New AI Model Reveals Structures of Crystalline Materials
An AI model created at MIT that can predict the crystal structures from X-ray diffraction data could accelerate materials research for applications in batteries, magnets, and other applications. This breakthrough in crystallography, a technique scientists have been using for more than 100 years to determine the structure of crystalline materials, could mark the key to solving structures that have remained unsolved for years.
“Structure is the first thing that you need to know for any material. It's important for superconductivity, it's important for magnets, it's important for knowing what photovoltaic you created. It's important for any application that you can think of which is materials-centric,” said Professor of Chemistry at MIT, Danna Freedman.

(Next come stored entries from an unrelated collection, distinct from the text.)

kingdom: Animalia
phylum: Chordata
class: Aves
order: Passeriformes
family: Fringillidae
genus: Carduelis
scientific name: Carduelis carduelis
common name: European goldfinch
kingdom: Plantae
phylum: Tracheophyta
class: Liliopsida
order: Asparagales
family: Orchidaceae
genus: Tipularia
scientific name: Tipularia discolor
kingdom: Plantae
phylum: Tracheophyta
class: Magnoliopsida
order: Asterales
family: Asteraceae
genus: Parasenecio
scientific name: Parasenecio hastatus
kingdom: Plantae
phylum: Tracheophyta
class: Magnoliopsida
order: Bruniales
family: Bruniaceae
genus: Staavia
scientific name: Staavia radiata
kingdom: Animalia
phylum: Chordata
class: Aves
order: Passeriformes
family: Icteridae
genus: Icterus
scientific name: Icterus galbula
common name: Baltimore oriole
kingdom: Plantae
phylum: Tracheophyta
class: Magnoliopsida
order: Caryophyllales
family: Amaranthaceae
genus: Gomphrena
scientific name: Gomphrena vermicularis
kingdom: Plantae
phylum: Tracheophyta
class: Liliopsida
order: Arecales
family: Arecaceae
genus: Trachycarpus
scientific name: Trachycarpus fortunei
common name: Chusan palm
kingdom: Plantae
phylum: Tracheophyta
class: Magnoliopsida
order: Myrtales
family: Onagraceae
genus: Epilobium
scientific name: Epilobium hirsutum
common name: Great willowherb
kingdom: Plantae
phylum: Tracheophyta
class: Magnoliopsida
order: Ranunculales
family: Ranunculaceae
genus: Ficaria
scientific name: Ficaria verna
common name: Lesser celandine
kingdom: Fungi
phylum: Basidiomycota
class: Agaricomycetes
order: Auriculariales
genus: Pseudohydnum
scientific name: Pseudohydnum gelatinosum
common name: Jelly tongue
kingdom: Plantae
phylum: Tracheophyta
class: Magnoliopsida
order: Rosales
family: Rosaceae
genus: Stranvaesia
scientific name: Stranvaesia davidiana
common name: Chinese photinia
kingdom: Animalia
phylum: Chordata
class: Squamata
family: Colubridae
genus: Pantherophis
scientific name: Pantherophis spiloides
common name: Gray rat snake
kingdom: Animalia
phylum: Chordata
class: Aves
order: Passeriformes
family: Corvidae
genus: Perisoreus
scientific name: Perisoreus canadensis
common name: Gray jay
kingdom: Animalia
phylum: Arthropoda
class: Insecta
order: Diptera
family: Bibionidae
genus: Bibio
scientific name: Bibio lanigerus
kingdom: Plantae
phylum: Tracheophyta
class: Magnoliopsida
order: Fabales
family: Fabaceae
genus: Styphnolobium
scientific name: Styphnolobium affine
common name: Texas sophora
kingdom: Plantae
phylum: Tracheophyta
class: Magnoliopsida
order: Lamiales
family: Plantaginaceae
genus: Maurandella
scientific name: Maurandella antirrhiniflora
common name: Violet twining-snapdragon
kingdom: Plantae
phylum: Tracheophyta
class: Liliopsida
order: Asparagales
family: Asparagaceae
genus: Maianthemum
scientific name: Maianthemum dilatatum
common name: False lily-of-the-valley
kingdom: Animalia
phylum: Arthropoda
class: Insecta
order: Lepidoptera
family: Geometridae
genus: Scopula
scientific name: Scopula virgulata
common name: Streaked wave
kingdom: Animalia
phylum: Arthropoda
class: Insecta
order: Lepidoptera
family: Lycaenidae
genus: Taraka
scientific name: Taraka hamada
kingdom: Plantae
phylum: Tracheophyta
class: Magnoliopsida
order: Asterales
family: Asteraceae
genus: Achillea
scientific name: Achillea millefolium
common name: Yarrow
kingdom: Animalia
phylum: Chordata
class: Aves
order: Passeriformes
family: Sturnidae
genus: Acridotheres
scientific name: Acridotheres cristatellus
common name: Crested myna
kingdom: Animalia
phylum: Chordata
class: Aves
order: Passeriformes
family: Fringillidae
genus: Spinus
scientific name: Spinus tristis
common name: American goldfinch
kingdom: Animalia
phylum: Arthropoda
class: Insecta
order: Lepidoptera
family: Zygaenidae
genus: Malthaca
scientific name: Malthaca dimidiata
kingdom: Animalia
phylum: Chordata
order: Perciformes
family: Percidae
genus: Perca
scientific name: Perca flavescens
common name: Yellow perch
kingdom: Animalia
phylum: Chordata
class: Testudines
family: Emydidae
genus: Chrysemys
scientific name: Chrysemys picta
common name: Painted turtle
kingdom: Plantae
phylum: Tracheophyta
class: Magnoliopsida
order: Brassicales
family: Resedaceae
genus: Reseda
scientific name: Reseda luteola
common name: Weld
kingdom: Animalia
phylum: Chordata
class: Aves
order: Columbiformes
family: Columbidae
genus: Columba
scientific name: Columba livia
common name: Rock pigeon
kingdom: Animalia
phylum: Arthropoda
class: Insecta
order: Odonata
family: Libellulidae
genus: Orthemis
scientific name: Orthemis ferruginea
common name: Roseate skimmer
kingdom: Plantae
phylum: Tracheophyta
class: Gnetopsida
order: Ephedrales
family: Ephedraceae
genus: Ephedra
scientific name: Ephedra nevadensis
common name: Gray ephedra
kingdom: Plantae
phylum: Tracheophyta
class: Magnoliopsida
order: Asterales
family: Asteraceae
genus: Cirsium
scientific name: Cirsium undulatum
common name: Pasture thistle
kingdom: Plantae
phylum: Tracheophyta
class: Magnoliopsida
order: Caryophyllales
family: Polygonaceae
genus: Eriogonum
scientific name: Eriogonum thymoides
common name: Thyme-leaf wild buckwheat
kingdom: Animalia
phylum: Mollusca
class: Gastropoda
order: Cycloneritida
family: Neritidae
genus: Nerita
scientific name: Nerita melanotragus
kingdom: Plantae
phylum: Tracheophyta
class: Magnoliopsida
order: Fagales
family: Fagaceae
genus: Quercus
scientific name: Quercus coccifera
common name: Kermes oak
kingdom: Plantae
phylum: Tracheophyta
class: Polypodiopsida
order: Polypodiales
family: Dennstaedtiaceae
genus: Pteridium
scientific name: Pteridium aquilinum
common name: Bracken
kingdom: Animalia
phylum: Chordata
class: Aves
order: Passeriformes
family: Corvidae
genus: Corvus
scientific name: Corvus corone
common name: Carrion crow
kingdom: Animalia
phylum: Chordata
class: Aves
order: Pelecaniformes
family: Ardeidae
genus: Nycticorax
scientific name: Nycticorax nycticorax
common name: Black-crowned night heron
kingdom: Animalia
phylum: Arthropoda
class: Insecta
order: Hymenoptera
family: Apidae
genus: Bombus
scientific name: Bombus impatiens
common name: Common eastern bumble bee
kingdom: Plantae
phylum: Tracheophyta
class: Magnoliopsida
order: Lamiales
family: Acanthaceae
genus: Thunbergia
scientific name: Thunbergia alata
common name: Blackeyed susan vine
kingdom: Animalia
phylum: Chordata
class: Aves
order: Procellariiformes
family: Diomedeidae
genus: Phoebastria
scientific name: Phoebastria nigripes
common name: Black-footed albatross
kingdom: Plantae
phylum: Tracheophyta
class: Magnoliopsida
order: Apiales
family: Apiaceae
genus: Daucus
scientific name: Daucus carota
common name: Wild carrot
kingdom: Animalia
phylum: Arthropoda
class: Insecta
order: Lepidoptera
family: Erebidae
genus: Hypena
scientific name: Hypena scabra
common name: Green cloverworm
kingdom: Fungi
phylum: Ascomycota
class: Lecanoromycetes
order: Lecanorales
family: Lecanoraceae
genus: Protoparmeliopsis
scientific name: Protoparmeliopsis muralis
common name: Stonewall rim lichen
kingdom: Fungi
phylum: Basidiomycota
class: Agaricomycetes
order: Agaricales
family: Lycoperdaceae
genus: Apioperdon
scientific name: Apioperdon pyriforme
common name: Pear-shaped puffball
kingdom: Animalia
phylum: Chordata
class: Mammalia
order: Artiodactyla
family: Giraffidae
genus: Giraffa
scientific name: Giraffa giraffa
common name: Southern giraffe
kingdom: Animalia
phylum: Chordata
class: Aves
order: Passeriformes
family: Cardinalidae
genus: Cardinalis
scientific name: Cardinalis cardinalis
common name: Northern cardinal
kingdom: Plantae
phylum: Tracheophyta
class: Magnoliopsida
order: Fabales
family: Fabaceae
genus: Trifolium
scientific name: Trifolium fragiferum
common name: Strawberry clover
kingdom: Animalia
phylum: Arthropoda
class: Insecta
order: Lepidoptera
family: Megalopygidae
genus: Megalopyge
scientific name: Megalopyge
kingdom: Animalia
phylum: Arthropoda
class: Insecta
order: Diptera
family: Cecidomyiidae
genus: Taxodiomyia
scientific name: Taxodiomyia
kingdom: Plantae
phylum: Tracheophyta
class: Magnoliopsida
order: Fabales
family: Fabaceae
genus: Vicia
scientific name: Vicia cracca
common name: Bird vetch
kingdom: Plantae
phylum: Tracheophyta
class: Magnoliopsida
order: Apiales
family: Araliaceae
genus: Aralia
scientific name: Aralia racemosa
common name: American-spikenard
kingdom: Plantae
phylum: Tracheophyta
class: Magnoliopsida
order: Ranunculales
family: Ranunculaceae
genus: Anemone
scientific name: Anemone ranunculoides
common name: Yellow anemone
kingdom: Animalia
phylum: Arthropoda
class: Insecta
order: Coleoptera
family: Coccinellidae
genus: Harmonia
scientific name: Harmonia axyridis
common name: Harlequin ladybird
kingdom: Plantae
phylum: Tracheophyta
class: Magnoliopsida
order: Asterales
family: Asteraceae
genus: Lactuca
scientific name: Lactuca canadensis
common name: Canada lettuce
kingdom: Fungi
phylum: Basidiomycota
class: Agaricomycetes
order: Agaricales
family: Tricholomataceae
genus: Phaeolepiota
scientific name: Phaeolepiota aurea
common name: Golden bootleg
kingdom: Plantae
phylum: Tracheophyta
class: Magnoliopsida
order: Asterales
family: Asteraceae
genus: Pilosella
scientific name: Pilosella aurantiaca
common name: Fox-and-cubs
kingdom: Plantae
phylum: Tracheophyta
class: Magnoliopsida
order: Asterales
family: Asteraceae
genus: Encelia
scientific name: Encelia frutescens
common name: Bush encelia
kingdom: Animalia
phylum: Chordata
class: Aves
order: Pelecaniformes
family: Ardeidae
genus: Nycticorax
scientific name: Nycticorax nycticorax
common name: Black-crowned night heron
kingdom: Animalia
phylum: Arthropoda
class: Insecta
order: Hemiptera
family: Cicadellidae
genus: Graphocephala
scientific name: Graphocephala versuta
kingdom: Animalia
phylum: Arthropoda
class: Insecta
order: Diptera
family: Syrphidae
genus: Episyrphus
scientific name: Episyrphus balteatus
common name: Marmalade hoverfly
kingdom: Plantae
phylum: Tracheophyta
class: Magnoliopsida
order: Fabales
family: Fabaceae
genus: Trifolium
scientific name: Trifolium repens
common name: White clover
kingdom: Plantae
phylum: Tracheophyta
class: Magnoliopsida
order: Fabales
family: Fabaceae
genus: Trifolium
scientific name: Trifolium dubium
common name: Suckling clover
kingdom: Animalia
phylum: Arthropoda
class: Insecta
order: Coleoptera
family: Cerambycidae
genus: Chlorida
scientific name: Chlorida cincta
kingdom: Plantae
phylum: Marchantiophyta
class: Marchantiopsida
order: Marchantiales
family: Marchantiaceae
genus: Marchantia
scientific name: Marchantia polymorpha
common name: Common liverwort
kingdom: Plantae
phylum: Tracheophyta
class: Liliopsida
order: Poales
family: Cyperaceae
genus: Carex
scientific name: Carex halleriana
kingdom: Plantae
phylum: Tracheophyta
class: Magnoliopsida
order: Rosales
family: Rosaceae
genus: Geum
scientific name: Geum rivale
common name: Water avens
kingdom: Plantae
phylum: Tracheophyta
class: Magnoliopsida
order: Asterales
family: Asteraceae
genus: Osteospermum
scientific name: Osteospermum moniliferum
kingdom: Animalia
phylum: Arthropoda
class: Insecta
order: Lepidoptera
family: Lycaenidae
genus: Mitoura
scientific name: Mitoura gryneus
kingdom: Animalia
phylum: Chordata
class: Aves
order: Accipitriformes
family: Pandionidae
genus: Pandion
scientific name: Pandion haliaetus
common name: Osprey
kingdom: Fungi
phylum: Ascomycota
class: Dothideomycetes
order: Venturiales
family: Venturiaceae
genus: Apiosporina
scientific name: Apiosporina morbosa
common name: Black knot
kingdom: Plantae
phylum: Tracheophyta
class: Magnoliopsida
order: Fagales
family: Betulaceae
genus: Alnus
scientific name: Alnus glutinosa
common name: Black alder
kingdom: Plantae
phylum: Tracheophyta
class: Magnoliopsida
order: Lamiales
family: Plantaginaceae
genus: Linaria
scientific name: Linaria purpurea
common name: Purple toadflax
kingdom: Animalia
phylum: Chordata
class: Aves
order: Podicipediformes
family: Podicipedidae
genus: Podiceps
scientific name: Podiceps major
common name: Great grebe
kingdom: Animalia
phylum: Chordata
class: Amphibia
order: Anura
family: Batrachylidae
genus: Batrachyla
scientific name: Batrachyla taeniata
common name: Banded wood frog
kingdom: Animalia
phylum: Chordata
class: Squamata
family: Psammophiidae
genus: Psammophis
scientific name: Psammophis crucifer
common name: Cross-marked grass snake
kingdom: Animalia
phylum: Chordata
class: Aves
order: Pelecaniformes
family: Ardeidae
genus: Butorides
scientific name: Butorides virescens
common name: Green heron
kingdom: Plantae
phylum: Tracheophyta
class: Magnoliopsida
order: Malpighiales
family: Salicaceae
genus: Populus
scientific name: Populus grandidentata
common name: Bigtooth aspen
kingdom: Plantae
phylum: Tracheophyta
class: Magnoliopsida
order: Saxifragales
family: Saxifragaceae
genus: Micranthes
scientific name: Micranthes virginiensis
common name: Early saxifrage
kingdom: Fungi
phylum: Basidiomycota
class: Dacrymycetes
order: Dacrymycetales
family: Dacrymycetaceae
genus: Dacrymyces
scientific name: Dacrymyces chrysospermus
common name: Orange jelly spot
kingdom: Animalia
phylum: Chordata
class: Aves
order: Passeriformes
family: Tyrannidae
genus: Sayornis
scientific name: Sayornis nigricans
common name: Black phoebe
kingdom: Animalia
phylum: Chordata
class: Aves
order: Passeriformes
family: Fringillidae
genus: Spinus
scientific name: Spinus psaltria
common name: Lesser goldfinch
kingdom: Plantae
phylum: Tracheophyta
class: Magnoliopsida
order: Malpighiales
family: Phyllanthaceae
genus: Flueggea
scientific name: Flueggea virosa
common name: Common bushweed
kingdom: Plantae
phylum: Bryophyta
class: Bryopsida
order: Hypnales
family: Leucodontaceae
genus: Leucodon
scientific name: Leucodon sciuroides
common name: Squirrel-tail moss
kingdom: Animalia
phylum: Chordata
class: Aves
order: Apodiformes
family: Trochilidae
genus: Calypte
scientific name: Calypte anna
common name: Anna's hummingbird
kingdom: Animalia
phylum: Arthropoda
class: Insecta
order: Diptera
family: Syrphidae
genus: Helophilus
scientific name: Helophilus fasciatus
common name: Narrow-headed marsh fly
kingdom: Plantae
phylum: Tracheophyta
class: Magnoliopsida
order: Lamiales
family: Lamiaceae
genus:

Crystalline materials are made of lattices that consist of identical, repeating units. When X-rays are beamed into these lattices, they diffract off atoms with different angles and intensities, revealing positional information about the atoms and the bonds between them.
The new study, which appears in the Journal of the American Chemical Society, was co-authored by MIT graduate student Eric Riesel and Yale University undergraduate Tsach Mackey.
The AI model, called Crystalyze, uses machine learning trained on information gathered on over 150,000 materials from the Materials Project database. The model breaks down the structure prediction process into subtasks.
It begins by determining the size and shape of the lattice, and which atoms go into it. Then it predicts the arrangement of atoms with the lattice. For each diffraction pattern, the AI model generates several possible structures that can be tested by a model that determines diffraction patterns.
“Our model is generative AI, meaning that it generates something that it hasn't seen before, and that allows us to generate several different guesses,” said Riesel. “We can make a hundred guesses, and then we can predict what the powder pattern should look like for our guesses. And then if the input looks exactly like the output, then we know we got it right”.
The model was tested on several thousand simulated diffraction patterns from the Materials Project, as well as more than 100 experimental diffraction patterns from the RRUFF database. The model was accurate about 67% of the time.
Next, the team tested the model on unsolved diffraction patterns from the Powder Diffraction File, which contains more than 400,000 solved and unsolved materials. They discovered structures for over 100 of these unsolved patterns.
“We found a lot of new materials from existing data, and most importantly, solved three unknown structures from our lab that comprise the first new binary phases of those combinations of elements,” added Freedman.
Determining structures of powdered crystalline materials could help work in any materials-related field, according to the MIT team.